The lessons, Bell suggests, are there for a much wider constituency than just device makers. Ultimately, what works will not be the coolest technology but it will be what people want more than others. “If there is no social experience that the technology supports, whether that be work or personal, it won’t work. Technology for its own sake is rarely successful. When it is successful it’s successful with a very limited number of people who also think technology for its own sake is interesting. But it doesn’t get much past that. There’s got to be something that people care about.”

As governments everywhere rush to make public services e-enabled, the same considerations should be applied, Bell advises. “You cast your net as broadly as possible in understanding who your consumer/user/client base is. And that’s always a real challenge because partly it means thinking past our own comfort zones, ie thinking beyond us.”

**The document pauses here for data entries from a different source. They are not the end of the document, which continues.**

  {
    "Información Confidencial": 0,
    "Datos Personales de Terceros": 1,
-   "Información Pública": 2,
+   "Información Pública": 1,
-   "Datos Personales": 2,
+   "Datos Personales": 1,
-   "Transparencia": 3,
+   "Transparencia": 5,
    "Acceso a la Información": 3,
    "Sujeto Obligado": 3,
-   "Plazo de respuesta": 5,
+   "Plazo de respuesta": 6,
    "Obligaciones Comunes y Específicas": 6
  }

The advantage of having travelled extensively has given Bell some insights into where the real innovation may be coming. She points out that there are 300 million mobile phones in China, but there are only 280 million people in the US. To put it another way, there will be more mobile phone users in China than there will ever be in America.

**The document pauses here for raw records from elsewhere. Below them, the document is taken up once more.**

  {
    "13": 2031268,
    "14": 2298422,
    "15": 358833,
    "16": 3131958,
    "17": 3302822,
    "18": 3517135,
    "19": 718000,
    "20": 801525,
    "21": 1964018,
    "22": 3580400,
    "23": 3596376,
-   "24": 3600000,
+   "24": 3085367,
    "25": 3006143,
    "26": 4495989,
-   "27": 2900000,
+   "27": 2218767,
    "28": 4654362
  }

“When people ask what’s the next killer app for the mobile platform, I think it’s safe to say it may be one that doesn’t make sense in the West. That’s a tipping point I don’t think anybody has fully anticipated. And it’s true for the PC, we’re getting to that point, maybe five years from now, when the number of computers being used outside the West will exceed the number being used inside the West. [Intel VP] Sean Maloney has said that America is rapidly becoming a niche market for Intel technology. I think that’s a really radical statement and I don’t think anyone gets the import of why that’s so radical and so fascinating.”

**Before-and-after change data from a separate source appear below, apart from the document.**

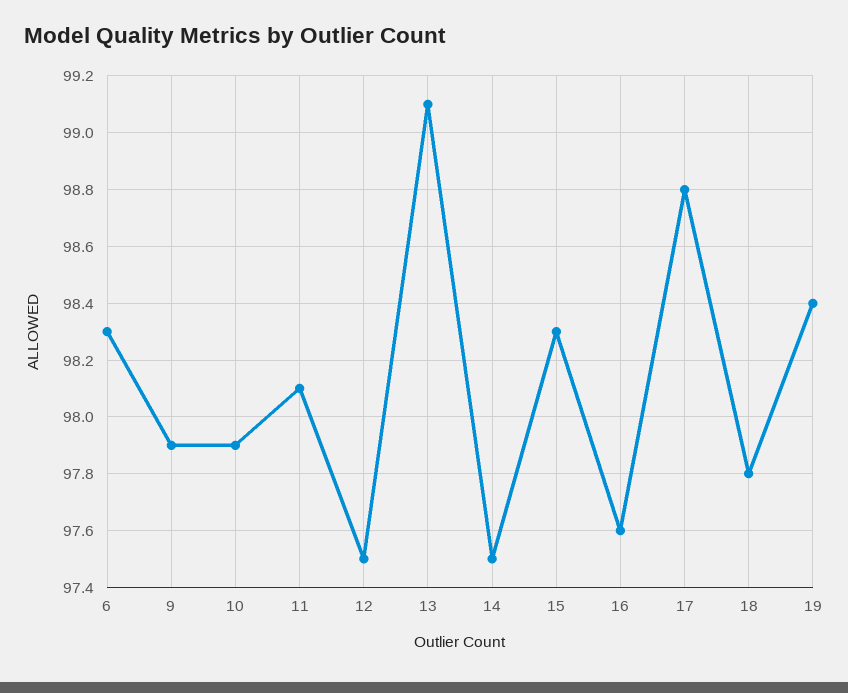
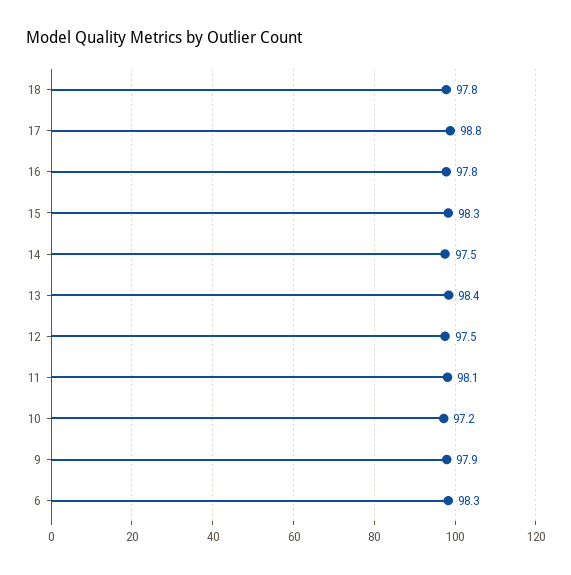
  {
    "6": 98.3,
    "9": 97.9,
-   "10": 97.9,
+   "10": 97.2,
    "11": 98.1,
    "12": 97.5,
-   "13": 99.1,
+   "13": 98.4,
    "14": 97.5,
    "15": 98.3,
-   "16": 97.6,
+   "16": 97.8,
    "17": 98.8,
-   "18": 97.8,
+   "18": 97.8
-   "19": 98.4
  }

But if the US is no longer the technological hub, what implications are there for Ireland? Does it follow that we must find something which suits the Irish experience or do we simply hope to piggy-back on developments in places that are reasonably like us?

“I don’t know what the answer is,” Bell candidly admits. “The reality of the marketplace seems to be that the notion of one technological solution for the planet is no longer even a reasonable goal. If we naively ever embraced that, we really have to stop it now. From form factors all the way down to platforms and back up to applications there are profoundly different models for what works in different places.

“The challenge is going to be to find things that are either transparent enough for local meaning to get written into them or actually designed for local markets. And that’s something I suspect we’ll start working out as time passes. But I don’t know what the immediate answer is. The US likes to imagine itself as the centre of innovation. I think it’s clear that that centre is seeing interesting challenges from places such as Japan, Korea, China, India, Scandinavia and the Middle East,” she points out.